Having thus assembled an audience about him, Lord Menteith sat down upon
the edge of the four-post bed, while Captain Dalgetty, wiping the relics
of the posset from his beard and mustachoes, and repeating the first
verse of the Lutheran psalm, ALLE GUTER GEISTER LOBEN DEN HERRN, etc.
rolled himself into one of the places of repose, and thrusting his shock
pate from between the blankets, listened to Lord Menteith's relation in
a most luxurious state, between sleeping and waking.

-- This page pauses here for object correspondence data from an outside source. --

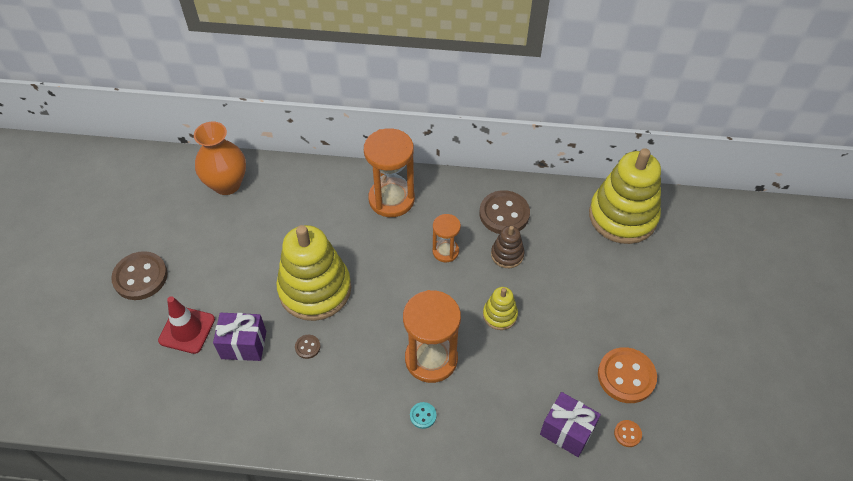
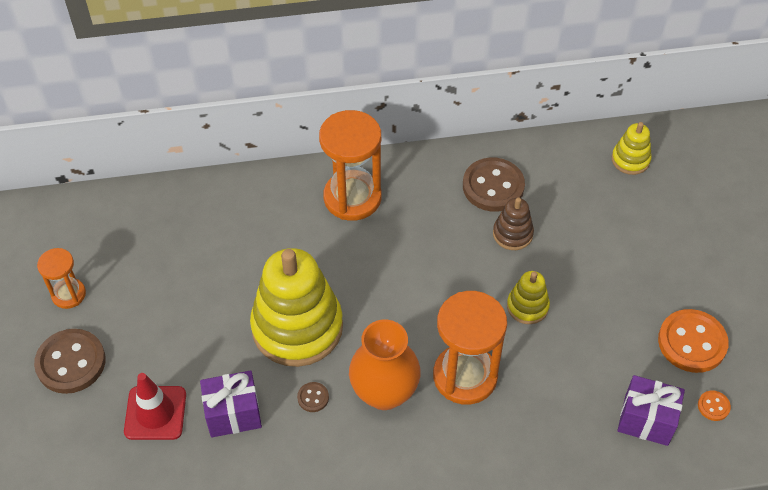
camera: 15 degrees left, 0 degrees up
(227, 184) = (139, 223): orange vase -> orange vase (384, 392)
(423, 416) = (478, 443): turquoise button -> none
(445, 251) = (439, 246): orange hourglass -> orange hourglass (68, 294)
(622, 216) = (630, 160): yellow stacking toy -> yellow stacking toy, size x0.47

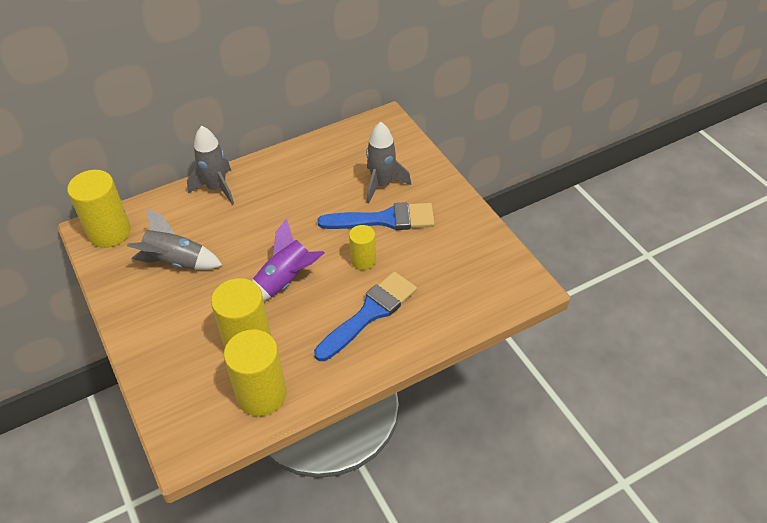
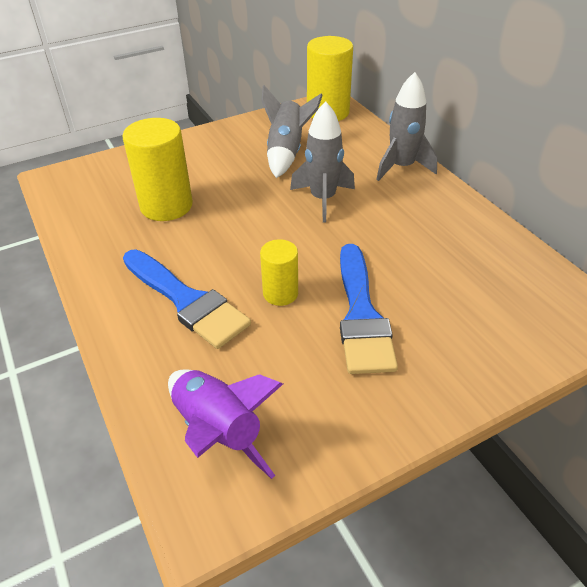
camera: 90 degrees right, 5 degrees down
(261, 395) = (96, 219): yellow cylinder -> none
(285, 281) = (251, 227): purple rocket -> purple rocket (218, 431)
(382, 184) = (437, 312): grey rocket -> grey rocket (323, 199)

"The father," said Lord Menteith, "of the two brothers, Angus and Allan
M'Aulay, was a gentleman of consideration and family, being the chief
of a Highland clan, of good account, though not numerous; his lady, the
mother of these young men, was a gentlewoman of good family, if I may be
permitted to say so of one nearly connected with my own. Her brother, an
honourable and spirited young man, obtained from James the Sixth a grant
of forestry, and other privileges, over a royal chase adjacent to
this castle; and, in exercising and defending these rights, he was so
unfortunate as to involve himself in a quarrel with some of our Highland
freebooters or caterans, of whom I think, Captain Dalgetty, you must
have heard."

"And that I have," said the Captain, exerting himself to answer the
appeal. "Before I left the Mareschal-College of Aberdeen, Dugald Garr
was playing the devil in the Garioch, and the Farquharsons on Dee-side,
and the Clan Chattan on the Gordons' lands, and the Grants and Camerons
in Moray-land. And since that, I have seen the Cravats and Pandours in
Pannonia and Transylvania, and the Cossacks from the Polish frontier,
and robbers, banditti, and barbarians of all countries besides, so that
I have a distinct idea of your broken Highlandmen."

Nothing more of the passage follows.